Gov. Scott moves ahead with plan to redirect school safety money, despite opposition from legislative leaders

by | Aug 31, 2018

Gov. Rick Scott is going against the wishes of legislative leaders and is asking the state’s Joint Legislative Budget Commission to transfer $58 million in money from the Coach Aaron Feis Guardian Program to school districts for additional school safety.

The guardian program is part of the school safety package lawmakers passed following the Parkland school shootings earlier this year. Lawmakers set aside $67 million to deputize and train certain school staff to carry firearms to provide additional security on school campuses. The program was named for a football coach who died while trying to save students during the Parkland shootings,

But a survey of school districts shows only $9 million dollars of that money has been used and Scott now wants to transfer the rest of the money to allow school districts to use the funds to help pay for additional school safety officers. The governor sent a letter late Thursday asking the Legislative Budget Commission, which is made up legislators from both chambers and has the authority to make budget decisions, to transfer the money.

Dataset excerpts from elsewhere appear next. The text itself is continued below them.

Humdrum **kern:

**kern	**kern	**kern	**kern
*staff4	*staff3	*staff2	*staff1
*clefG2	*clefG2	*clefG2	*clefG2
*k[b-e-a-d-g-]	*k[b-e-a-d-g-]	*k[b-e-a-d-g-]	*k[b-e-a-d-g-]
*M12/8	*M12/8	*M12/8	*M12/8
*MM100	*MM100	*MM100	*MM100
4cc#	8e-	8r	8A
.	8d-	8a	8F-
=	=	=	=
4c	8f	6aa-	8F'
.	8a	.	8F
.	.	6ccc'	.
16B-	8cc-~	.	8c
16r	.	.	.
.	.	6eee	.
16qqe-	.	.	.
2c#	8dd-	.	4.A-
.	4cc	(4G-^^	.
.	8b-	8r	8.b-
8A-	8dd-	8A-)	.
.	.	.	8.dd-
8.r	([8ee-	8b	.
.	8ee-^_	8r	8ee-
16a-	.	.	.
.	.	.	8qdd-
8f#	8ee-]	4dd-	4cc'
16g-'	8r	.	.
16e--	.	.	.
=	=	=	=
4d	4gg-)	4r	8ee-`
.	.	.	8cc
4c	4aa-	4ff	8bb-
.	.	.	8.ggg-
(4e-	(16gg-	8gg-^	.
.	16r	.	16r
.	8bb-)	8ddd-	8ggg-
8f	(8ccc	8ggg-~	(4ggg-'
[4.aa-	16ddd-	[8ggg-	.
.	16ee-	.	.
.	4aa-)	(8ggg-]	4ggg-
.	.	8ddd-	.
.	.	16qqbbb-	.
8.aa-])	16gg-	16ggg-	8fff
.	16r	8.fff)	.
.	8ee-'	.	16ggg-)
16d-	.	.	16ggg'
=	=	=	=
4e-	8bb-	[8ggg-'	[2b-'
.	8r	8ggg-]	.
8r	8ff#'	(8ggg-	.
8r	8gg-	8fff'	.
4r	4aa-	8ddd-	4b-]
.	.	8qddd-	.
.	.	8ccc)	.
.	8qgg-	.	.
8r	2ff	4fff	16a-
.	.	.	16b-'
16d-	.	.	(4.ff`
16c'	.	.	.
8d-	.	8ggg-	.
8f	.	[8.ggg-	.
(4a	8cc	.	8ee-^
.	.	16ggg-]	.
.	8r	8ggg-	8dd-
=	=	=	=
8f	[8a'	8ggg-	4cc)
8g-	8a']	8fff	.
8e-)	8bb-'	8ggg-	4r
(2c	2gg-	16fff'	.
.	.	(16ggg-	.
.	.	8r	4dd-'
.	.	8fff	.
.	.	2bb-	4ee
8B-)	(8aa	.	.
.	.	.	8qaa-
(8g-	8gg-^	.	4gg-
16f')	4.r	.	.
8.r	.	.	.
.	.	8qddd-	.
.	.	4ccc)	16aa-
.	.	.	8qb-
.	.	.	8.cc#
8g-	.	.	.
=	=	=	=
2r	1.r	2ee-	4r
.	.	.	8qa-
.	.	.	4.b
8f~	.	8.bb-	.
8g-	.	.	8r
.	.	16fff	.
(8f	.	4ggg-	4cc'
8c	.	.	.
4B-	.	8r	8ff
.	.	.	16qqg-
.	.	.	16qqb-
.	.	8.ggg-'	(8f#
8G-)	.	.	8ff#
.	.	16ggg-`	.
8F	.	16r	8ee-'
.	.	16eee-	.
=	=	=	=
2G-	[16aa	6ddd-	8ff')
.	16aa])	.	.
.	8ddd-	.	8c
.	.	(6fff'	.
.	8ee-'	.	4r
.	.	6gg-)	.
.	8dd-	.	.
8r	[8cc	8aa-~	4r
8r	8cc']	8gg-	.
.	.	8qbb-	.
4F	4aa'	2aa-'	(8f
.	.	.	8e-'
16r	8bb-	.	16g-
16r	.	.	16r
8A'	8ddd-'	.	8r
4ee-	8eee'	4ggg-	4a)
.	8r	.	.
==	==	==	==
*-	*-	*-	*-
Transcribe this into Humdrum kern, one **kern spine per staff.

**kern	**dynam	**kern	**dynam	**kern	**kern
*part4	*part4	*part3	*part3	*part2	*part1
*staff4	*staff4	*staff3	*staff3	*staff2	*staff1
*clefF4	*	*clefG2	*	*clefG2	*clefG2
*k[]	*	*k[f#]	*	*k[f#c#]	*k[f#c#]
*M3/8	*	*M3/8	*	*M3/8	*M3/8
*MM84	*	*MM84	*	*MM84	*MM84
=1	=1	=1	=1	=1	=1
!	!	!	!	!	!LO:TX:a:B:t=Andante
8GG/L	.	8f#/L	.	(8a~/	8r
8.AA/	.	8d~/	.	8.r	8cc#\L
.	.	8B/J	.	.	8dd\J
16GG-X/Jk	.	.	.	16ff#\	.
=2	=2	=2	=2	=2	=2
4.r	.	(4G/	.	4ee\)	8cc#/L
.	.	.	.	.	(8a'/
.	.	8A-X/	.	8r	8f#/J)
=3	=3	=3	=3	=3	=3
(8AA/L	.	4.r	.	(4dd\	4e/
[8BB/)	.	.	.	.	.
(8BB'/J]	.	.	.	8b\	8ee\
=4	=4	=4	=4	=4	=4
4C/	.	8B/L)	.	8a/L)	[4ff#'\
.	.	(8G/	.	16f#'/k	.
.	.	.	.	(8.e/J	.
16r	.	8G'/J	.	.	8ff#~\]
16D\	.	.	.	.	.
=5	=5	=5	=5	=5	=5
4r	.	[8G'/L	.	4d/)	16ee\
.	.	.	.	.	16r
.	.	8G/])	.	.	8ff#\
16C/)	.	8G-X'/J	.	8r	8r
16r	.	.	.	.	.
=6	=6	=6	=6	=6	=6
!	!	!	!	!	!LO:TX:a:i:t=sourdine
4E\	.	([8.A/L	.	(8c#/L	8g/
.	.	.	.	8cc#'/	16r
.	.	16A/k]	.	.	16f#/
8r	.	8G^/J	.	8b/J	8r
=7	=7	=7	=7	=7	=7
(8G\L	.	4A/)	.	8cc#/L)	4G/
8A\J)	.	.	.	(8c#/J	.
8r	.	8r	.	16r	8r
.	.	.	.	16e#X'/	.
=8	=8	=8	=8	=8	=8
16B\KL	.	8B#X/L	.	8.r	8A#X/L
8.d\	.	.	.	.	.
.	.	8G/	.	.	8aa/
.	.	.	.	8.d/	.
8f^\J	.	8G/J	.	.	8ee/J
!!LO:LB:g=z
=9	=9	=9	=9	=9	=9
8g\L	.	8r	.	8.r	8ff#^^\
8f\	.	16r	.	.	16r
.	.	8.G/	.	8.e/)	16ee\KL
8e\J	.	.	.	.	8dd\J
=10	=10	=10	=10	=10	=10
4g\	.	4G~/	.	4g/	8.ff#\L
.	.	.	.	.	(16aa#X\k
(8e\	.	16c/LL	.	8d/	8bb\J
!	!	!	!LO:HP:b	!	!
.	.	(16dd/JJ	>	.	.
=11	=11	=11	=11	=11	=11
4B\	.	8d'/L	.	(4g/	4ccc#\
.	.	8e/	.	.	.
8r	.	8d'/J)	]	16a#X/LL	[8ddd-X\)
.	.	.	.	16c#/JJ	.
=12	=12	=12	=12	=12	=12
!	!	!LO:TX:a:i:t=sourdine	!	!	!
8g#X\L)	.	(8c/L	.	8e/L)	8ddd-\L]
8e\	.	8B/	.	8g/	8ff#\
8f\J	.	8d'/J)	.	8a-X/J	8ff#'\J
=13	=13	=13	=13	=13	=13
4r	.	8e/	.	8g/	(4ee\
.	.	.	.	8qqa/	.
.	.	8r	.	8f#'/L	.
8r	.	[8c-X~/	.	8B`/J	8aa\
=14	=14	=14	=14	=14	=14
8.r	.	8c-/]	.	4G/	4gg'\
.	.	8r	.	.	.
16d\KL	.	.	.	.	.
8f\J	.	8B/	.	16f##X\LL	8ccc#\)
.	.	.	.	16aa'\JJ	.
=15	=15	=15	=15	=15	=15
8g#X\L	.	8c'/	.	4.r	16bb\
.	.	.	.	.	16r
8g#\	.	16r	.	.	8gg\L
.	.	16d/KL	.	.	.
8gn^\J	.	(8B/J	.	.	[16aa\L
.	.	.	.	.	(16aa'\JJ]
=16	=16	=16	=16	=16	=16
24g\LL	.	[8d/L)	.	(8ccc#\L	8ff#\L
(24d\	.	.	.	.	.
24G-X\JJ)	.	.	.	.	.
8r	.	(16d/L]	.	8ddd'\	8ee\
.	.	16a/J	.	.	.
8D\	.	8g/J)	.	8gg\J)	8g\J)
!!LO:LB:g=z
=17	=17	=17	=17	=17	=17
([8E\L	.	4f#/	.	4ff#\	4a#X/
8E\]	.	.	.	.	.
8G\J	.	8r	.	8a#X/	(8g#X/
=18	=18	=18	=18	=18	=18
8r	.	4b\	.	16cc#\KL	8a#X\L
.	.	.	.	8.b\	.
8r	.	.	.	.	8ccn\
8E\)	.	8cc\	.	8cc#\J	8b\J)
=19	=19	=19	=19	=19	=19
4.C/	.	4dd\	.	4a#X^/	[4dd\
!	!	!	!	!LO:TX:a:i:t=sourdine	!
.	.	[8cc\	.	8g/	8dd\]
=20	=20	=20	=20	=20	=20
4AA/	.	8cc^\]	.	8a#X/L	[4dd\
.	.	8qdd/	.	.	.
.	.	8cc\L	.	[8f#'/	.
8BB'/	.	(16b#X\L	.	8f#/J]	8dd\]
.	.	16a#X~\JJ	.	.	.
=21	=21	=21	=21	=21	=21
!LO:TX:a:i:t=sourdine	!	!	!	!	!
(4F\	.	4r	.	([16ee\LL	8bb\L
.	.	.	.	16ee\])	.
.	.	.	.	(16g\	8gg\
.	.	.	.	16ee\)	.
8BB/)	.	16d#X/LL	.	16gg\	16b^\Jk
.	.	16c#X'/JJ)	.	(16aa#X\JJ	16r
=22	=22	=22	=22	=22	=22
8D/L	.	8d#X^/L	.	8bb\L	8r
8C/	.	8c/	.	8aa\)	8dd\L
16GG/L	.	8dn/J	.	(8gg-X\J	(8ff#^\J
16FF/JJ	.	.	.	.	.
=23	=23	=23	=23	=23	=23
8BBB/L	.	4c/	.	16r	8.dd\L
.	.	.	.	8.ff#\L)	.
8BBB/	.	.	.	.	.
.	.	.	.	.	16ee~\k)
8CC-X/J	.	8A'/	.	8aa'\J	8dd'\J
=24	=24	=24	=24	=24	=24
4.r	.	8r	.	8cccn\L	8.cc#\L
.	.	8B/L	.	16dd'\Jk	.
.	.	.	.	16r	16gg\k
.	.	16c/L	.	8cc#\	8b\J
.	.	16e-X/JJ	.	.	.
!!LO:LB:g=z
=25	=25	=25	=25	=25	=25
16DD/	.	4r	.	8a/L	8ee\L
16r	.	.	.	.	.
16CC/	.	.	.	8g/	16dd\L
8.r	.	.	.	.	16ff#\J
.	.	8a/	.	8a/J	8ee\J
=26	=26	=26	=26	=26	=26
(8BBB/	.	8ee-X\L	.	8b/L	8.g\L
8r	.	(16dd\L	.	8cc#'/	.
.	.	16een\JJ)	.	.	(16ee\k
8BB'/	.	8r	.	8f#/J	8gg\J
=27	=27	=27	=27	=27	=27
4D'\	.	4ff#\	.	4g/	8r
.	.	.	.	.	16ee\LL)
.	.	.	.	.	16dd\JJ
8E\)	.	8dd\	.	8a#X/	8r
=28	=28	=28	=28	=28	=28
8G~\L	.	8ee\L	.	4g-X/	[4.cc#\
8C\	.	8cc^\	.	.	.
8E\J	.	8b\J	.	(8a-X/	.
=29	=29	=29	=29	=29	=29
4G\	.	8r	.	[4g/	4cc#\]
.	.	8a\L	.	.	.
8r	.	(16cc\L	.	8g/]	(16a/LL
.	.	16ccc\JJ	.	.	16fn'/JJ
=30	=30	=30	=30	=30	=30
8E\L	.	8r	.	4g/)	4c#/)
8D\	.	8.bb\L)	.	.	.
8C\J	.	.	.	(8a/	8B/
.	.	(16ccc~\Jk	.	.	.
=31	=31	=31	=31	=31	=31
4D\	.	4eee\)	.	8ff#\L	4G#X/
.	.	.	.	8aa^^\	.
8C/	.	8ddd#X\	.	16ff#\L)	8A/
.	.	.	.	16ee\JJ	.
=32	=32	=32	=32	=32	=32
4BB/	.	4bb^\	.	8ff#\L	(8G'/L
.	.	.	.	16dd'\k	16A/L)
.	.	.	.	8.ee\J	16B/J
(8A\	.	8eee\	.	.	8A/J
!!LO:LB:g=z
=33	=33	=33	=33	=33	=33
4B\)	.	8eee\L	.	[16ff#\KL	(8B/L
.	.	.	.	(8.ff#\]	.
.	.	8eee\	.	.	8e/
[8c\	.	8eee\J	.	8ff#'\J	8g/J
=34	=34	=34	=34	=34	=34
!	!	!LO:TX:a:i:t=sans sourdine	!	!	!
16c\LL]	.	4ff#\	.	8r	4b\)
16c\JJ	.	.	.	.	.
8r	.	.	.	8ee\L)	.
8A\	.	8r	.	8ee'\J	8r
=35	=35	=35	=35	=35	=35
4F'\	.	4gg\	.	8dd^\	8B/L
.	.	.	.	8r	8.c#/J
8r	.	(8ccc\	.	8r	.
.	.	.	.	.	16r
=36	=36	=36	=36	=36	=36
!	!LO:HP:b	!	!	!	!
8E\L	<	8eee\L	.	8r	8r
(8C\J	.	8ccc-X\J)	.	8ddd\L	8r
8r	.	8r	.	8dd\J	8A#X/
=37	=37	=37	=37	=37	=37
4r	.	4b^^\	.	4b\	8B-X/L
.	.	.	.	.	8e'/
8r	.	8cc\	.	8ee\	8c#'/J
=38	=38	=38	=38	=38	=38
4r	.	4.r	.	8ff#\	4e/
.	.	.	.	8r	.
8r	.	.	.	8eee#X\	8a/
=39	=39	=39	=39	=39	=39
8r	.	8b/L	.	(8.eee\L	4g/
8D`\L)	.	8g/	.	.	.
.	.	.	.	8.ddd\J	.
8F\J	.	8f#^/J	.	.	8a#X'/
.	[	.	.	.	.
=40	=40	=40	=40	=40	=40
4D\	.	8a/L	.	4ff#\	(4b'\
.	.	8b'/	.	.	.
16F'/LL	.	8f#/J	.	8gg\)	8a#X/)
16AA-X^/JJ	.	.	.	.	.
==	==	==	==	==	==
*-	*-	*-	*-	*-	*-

“When I signed the Marjory Stoneman Douglas High School Public Safety Act,” Scott wrote to commission members. “I made it clear that any unused funding for the voluntary guardian program should be redirected to hire additional safe-school officers this year.”

Scott says if the money isn’t transferred by the commission it will sit in the budget and unused until next year, while local schools struggle to pay for safe-school officers to patrol school campuses.

The incoming leaders of the Senate and House, Sen. Bill Galvano, R-Bradenton, and Rep. Jose Oliva, R-Hialeah, have spoken out against Scott’s proposed transfer of guardian program funds. They say the program  need time to grow and the money should remain in the guardian program.

“Any new idea takes time for people to accept,” Oliva told the Associated Press last week. “When school resource officers were first mentioned as a possibility at schools, the big outcry was ‘never in my school.’ Today the outcry is for a police officer in every school.”

“We cannot let this money go to waste in Tallahassee,” Scott wrote in his letter to the commission..

“This is not the right decision for the safety of our children and grandchildren,” Scott added.

Currently, the Joint Legislative Budget Commission has no meetings scheduled.